Try a different arrow (spine, length, point weight)


----------



## kjwhfsd (Sep 10, 2005)

Put a twist in the left side of the bus


----------



## xcr 1.5 (Feb 13, 2012)

Tried moving the rest the other way with worse results... And what is a "BUS"? And upon further research I do NOT have the right spine... I will try a stiffer spine arrow tomorrow and post the details


----------



## kjwhfsd (Sep 10, 2005)

Bus is the bus cable. The one that attaches to the outside of the top limbs


----------



## xcr 1.5 (Feb 13, 2012)

kjwhfsd said:


> Bus is the bus cable. The one that attaches to the outside of the top limbs


Wish I had a bow press... And the stiffer spined arrow didnt help either. I'll take it into an archery shop today and get this figured out.


----------



## Hoytalpha35 (Apr 5, 2011)

How I've been doing my Hoyt's lately is to do a French tune. Take a shot close and then go back to 20 yards ensuring the left/right is good. 

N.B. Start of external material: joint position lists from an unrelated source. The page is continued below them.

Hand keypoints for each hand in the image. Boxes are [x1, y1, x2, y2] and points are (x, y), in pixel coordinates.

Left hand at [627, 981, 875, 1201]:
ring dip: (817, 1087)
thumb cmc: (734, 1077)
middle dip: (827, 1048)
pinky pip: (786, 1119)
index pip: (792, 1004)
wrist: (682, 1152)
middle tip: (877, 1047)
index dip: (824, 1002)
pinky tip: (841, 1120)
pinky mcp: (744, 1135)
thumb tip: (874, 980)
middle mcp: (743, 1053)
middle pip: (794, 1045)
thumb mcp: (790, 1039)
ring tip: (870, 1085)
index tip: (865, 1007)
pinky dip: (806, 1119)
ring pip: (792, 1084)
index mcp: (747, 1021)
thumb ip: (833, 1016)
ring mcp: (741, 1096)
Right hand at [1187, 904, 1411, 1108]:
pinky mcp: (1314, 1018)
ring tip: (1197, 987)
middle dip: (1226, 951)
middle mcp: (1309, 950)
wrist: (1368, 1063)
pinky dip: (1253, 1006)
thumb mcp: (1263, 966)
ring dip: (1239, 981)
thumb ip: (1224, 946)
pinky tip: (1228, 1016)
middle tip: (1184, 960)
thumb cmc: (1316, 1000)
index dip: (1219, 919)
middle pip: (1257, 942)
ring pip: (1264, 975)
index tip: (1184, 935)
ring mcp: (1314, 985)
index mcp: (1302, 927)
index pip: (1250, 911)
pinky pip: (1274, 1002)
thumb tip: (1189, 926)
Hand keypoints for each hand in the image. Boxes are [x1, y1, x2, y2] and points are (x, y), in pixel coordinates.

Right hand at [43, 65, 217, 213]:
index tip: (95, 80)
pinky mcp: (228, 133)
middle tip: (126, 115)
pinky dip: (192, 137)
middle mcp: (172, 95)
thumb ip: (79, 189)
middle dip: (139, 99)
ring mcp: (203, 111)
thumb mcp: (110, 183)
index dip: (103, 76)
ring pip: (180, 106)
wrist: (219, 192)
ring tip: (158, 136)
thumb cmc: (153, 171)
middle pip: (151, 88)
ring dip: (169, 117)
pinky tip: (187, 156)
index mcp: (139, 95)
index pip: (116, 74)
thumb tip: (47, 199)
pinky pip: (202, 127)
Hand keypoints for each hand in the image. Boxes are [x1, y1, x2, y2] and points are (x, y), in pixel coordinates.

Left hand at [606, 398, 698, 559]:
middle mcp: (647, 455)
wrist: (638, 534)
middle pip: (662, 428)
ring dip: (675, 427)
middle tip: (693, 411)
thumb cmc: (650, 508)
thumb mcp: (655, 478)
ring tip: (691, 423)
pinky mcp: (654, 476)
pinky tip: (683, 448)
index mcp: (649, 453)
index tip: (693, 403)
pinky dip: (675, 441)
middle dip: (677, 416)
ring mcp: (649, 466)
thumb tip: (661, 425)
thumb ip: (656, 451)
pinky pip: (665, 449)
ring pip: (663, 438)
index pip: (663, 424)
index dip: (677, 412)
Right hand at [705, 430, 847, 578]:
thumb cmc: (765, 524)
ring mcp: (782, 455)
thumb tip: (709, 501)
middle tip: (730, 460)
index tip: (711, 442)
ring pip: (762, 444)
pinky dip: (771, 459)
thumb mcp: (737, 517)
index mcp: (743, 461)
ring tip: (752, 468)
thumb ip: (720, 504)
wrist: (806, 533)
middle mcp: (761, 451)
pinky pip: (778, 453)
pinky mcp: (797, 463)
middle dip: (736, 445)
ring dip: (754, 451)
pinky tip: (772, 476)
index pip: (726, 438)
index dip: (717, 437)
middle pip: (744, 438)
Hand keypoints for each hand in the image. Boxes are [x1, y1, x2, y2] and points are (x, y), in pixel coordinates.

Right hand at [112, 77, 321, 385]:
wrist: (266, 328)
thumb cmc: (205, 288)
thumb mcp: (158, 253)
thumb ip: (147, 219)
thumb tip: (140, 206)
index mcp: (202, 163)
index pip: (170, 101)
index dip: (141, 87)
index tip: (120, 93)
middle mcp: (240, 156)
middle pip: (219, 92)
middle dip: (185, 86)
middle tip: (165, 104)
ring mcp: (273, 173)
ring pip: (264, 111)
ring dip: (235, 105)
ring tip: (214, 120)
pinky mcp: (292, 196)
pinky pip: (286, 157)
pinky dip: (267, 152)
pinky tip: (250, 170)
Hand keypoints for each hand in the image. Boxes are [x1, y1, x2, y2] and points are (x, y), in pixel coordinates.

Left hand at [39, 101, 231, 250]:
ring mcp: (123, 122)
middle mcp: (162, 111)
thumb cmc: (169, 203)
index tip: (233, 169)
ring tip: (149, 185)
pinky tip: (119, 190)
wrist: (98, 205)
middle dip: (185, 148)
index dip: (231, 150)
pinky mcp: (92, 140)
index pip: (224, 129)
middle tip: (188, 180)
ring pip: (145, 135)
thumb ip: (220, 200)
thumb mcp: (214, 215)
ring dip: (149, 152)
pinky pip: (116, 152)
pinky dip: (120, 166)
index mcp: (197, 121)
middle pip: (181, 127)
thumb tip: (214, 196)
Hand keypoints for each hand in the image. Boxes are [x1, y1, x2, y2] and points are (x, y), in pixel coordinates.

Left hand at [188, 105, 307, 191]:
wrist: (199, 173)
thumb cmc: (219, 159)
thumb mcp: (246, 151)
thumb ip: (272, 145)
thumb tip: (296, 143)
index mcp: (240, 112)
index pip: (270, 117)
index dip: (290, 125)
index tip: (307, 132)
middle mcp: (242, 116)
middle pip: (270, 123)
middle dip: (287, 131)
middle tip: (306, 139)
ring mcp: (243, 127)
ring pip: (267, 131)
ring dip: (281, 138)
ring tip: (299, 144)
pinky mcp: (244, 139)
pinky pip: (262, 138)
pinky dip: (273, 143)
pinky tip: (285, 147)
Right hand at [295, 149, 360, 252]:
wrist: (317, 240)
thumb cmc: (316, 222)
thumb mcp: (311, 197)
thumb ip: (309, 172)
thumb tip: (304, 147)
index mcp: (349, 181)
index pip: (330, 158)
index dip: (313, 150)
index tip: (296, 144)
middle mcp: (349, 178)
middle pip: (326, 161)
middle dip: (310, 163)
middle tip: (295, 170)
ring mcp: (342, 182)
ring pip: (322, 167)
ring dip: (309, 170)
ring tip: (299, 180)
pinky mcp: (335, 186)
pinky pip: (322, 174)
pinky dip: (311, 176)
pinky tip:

Then I use the yokes to give perfect bullets in paper. If it is a tail left tear ad a twist to the left side of the split buss cable and take a twist out of the right side. You will get to a point where you will only need a half twist in one of the splits to get it perfect.


----------



## xcr 1.5 (Feb 13, 2012)

Took it in to my local pro shop today and all he had to do was play with the cables for about 5 minutes and I'm shooting bullet holes. Thanks everybody for the help.

Keith


----------



## KSHammers1 (Oct 9, 2009)

Do you know what they ended up doing to fix it?


----------